The findings were published online December 12 in the Journal of General Internal Medicine.
In the past, the Centers for Medicare & Medicaid Services (CMS) paid hospitals based on the treatment patients received, even if the treatment was needed for an easily preventable condition that the patient acquired in the hospital. But in 2008, the CMS stopped paying for the cost of treating several preventable, hospital-acquired conditions.
Gidwani selected two of these conditions: pulmonary embolism and deep-vein thrombosis. Patients who undergo hip or knee replacements are likely to develop these conditions without proper care, which usually consists of ambulation, mechanically assisted movement, or medication.
She examined records from 2007 to 2009 in a national database of American hospital discharges, comparing Medicare patients aged 65 to 69 years who received a hip or knee replacement with non-Medicare patients aged 60 to 64 years who received the same procedures.
When CMS stopped paying for treating deep-vein thromboses and pulmonary embolisms, the incidence of those conditions after hip or knee replacement surgery dropped 35% in the Medicare population, Gidwani said. In the younger, non-Medicare population, the incidence of these two conditions increased, although they also decreased in patients over 65 years of age who had private insurers. More than 1 million hip or knee replacements are performed in the U.S. each year, and more than 60% of them are paid for by Medicare.
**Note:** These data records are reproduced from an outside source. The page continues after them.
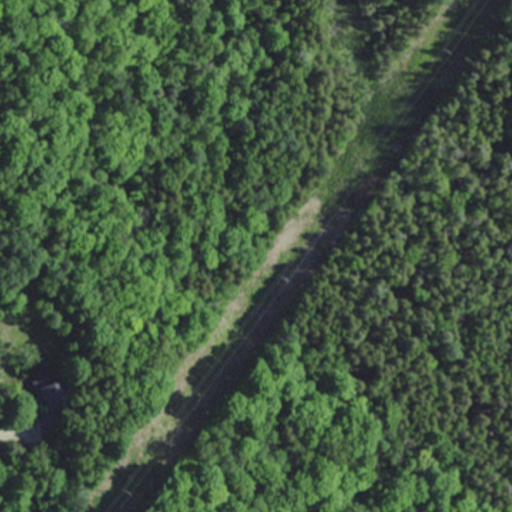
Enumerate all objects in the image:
power tower: (440, 51)
power tower: (267, 277)
building: (47, 402)
road: (8, 435)
power tower: (119, 493)
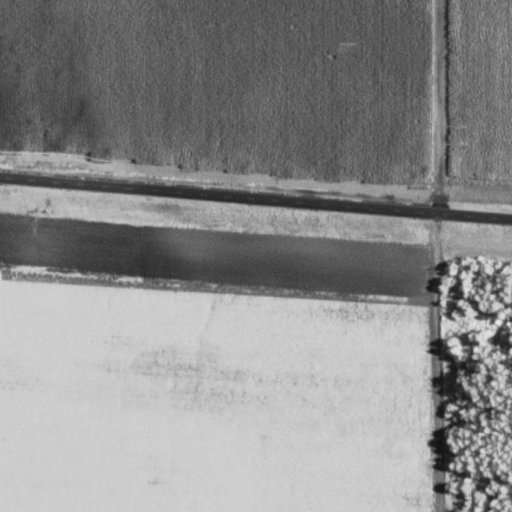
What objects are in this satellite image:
road: (256, 198)
road: (438, 255)
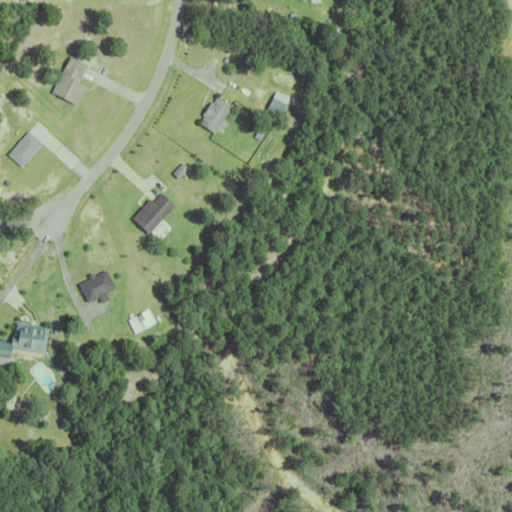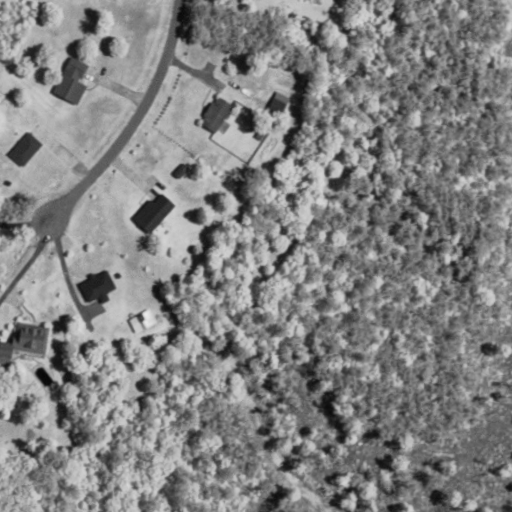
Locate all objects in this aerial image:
building: (262, 68)
building: (67, 80)
building: (67, 81)
building: (272, 106)
building: (212, 113)
building: (211, 115)
road: (125, 136)
building: (21, 149)
building: (176, 171)
building: (149, 212)
building: (149, 213)
road: (26, 223)
road: (15, 273)
building: (93, 286)
building: (93, 287)
building: (137, 317)
building: (138, 321)
building: (22, 340)
building: (23, 340)
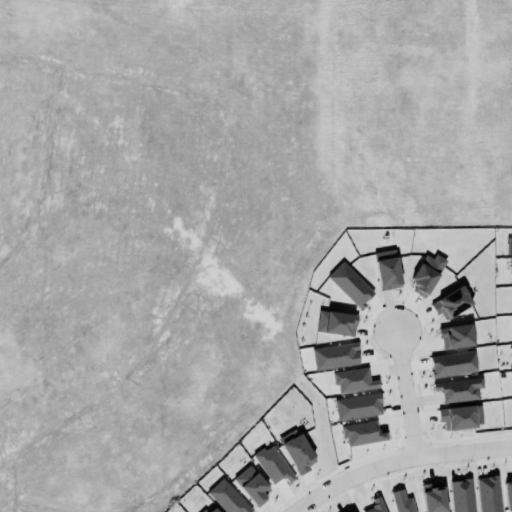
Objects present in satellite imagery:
road: (42, 169)
road: (216, 209)
building: (510, 268)
building: (387, 270)
building: (510, 271)
building: (426, 274)
building: (348, 282)
building: (350, 285)
building: (449, 299)
building: (451, 303)
building: (336, 323)
building: (511, 323)
building: (455, 336)
building: (456, 336)
building: (335, 356)
building: (335, 356)
building: (452, 364)
building: (453, 364)
building: (353, 380)
building: (354, 381)
building: (458, 389)
building: (459, 390)
road: (399, 395)
building: (357, 406)
building: (358, 406)
building: (459, 417)
building: (457, 418)
building: (362, 433)
building: (362, 433)
building: (296, 451)
building: (296, 451)
road: (397, 461)
building: (272, 464)
building: (252, 485)
building: (488, 494)
building: (488, 494)
building: (461, 495)
building: (461, 496)
building: (432, 497)
building: (433, 497)
building: (508, 497)
building: (227, 498)
building: (401, 502)
building: (401, 502)
building: (376, 505)
road: (3, 506)
building: (211, 509)
building: (210, 510)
Gidwani conducted statistical analyses to ensure that the results were not due to differences in the lengths of hospital stays or potential differences in billing practices among the hospitals.
“This study provides evidence that the reimbursement reform had the desired effect,” Gidwani said. “This is important information if Medicare or private payers are thinking about expanding value-based purchasing programs.”
Co-author Jay Bhattacharya, MD, PhD, added: “It may seem obvious that Medicare should use payment incentives for providers to encourage better and more appropriate care for patients, but there is always a risk of unintended consequences when Medicare cuts payments for services. In this case, we have found evidence that Medicare’s refusal to pay for complications arising from hip and knee surgeries really did reduce the incidence of those complications. I believe that there may be many more opportunities to improve patient outcomes by reforming provider payment practices, though lots of careful research will be needed to identify them.”